Binalar ne kadar dayanıklı, nasıl yapılmış gibi konuları merak etmezken, ev aldığımızda bile sadece güzel olduğuna bakıyoruz. Biraz büyükse, güzelse fiyatı da uygunsa almak için hiç fırsat kaçırmıyoruz. Ancak Elazığ'da meydana gelen depremin şiddeti Şanlıurfa'da da etkisini sürdürürken, büyük korku yaşadık.
Şanlıurfa'nın ne kadar deprem bölgesi olmadığını düşünsek de bu depremde tehlikenin ne kadar büyük olduğuna tanıklık ettik. Demek ki büyük sarsıntılar Şanlıurfa'da da oluyor diye düşünmeye başladık.
Şanlıurfa'da şu ana kadar merak etmediğimiz düşünce kafamızda oluşmaya başladı. Artık binanın eski olup olmadığını dikkate almak bile önlem aldığımız anlamına gelmiyor. Çünkü hasar gören bazı binaların sadece birkaç yıl öncesinde yapıldığını ve halen yeni binalar olduğunu gördük. Bu düşünce bizi daha da korkuttu. Çünkü yeni yapılan bazı binaların da depreme dayanıklı olmadığını görmüş olduk.
Özellikle Elazığ'da yıkılan bir bina dikkatimi çekti. Çünkü binanın önceki görüntüsüne baktığımızda yeni gibi duruyor. Ancak bina depreme dayanamayarak yıkılmış durumda. Bu nedenle oturduğumuz binanın eski ya da yeni olduğunu değil, dayanıklı mı, değil mi sorusunu sormaya başladık.

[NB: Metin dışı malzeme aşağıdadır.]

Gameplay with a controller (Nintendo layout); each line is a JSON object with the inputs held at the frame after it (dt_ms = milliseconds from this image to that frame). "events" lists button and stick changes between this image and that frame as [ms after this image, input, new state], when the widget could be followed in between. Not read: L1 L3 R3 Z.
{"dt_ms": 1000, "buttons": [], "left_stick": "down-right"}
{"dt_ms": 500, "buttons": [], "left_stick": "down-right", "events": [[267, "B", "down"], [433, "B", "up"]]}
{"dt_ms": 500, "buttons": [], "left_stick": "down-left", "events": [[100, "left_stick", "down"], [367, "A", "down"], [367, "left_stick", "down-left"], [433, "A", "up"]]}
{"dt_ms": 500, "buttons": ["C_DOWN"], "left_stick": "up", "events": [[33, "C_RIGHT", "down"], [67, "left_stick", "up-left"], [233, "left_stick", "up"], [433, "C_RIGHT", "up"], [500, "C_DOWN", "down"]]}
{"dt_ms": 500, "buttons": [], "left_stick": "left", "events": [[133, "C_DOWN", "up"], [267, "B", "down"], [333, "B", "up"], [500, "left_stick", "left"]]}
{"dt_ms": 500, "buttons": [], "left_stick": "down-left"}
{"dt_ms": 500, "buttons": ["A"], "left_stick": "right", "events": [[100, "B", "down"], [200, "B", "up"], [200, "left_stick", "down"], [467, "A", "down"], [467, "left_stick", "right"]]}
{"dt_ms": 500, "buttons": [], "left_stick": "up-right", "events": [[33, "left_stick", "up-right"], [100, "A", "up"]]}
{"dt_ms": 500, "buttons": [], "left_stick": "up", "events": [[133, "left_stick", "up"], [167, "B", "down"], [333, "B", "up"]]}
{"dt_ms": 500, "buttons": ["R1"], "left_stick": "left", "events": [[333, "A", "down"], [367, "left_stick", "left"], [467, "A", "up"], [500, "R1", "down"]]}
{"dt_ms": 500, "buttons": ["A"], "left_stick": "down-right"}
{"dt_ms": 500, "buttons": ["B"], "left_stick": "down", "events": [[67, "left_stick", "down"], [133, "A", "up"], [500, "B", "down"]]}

Genel olarak bu tür olaylar başımıza geldikten sonra önlem almayı düşünürüz ama önlemi elden bırakmamak gerekir. İnşallah yapılarımızı yaparken, depremin etkisini göz önünde bulundururuz. Sadece deprem değil, toprak kaymasına, sel olaylarına karşı da dayanıklılığı dikkate almalıyız.